Stanislas de Barbeyrac et Alphonse Cemin parlent au cœur et à l’esprit
Pour ouvrir ce récital, Stanislas de Barbeyrac et Alphonse Cemin avaient choisi de présenter, après le célèbre « Adélaïde », le réel premier cycle de Lieder de l’histoire de la musique À la Bien-aimée lointaine (An die ferne Geliebte) op. 98 de Ludwig van Beethoven composé en 1816. Cet ensemble de cinq Lieder sur des poèmes d’Alois Jeitteles, d’essence très sombre sinon presque désespérée, est abordée de façon parfaitement construite par les deux artistes, mais en accentuant un peu trop l’aspect dramatique du cycle, dans une même et unique couleur surtout. La voix de Stanislas de Barbeyrac, qui demande un temps pour pleinement s’épanouir, démontre qu’elle s’est considérablement élargie et s’est parée de couleurs profondes alors que l’aigu s’impose désormais avec une belle solidité.
Ces qualités apparaissent et se développent davantage dans le second cycle choisi, Les Nuits d’été d’Hector Berlioz sur des textes de Théophile Gautier. Si les deux premières mélodies Villanelle et Le Spectre de la Rose, peuvent encore assurément gagner en souplesse et en abandon, les suivantes, de Sur les lagunes à L’île inconnue, ravissent totalement par les affinités spécifiques que le ténor démontre avec cette musique et la sensibilité, la musicalité dont il sait faire preuve.
Avec les Banalités de Francis Poulenc, sur les textes exquis de Guillaume Apollinaire, l’excellence est d’emblée atteinte.

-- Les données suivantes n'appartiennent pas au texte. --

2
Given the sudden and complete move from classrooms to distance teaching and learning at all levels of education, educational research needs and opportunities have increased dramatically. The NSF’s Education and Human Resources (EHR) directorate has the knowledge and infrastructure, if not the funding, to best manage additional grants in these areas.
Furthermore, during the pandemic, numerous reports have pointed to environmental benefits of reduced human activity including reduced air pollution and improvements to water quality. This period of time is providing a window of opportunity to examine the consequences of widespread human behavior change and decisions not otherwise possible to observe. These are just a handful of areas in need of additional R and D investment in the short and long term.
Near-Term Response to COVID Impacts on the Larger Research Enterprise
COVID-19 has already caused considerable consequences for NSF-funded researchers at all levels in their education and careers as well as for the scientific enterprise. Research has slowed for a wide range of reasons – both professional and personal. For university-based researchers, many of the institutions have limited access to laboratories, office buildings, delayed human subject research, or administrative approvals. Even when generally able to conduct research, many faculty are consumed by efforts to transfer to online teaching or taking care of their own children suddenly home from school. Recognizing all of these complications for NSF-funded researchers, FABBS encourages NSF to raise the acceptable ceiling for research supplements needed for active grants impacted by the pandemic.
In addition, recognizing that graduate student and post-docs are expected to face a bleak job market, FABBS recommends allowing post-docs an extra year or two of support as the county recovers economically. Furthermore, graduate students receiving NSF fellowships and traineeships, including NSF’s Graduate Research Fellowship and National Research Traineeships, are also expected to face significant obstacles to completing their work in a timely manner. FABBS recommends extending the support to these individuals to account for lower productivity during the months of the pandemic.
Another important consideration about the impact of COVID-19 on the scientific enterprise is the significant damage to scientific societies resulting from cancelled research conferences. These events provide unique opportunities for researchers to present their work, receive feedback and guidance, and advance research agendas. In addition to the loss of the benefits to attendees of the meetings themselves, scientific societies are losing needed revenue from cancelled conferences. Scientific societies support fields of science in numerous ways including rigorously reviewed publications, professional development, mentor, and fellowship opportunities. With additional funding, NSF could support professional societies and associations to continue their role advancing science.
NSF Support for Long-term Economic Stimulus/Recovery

Stanislas de Barbeyrac triomphe actuellement dans le rôle du Chevalier de la Force des Dialogues des Carmélites de Poulenc, de Bruxelles à Paris, en passant par Caen et bientôt Bologne dans la production superbe d’Olivier Py. Sa compréhension de la musique de Poulenc est complète tout comme le respect total du style et de l’esprit. La tenue vocale s’avère exemplaire : il propose, avec Alphonse Cemin pour partenaire d’élection, de redécouvrir un cycle quelquefois trop galvaudé !
En choisissant pour leur premier bis la très redoutable Sérénade de Don Juan de Tchaïkovski, hommage enthousiaste au Don Giovanni de Mozart ouvrage que le compositeur russe admirait plus que tout, les deux artistes s’attaquaient à forte partie ! Démontant tous deux une énergie redoutable et une force de conviction inébranlable, ils remportent haut la main le pari et soulèvent de bonheur le public du Théâtre de l’Athénée. Succès immédiatement réitéré avec l’air de Don José extrait de Carmen de Bizet chanté avec totale plénitude et une fois encore dans le respect de la partition, avec un piano final idéal et rayonnant, loin du forte souvent imposé par la plupart des ténors. Stanislas de Barbeyrac semble ici vouloir explorer des sentiers nouveaux pour le devenir de sa carrière. Pour conclure cette belle soirée, le duo se lance dans un genre fort différent, celui de l’opéra-comique et de l’opérette, avec Les Cloches de Corneville de Robert Planquette et le fameux rondeau en forme de valse d’Henri « J’ai fait trois fois le tour du monde », rôle créé en 1877 par un ténor devenu depuis l’apanage des barytons aigus comme Michel Dens. Et Stanislas de Barbeyrac y excelle aussi ! Il sera possible de retrouver le ténor lors d’un autre récital parisien le 9 avril prochain dans le cadre de l’Instant Lyrique à l’Éléphant Paname avec Antoine Palloc au piano dans un programme intitulé L'opéra en français : De Rameau à Verdi. Un rendez-vous prometteur à ne surtout pas manquer (réservations).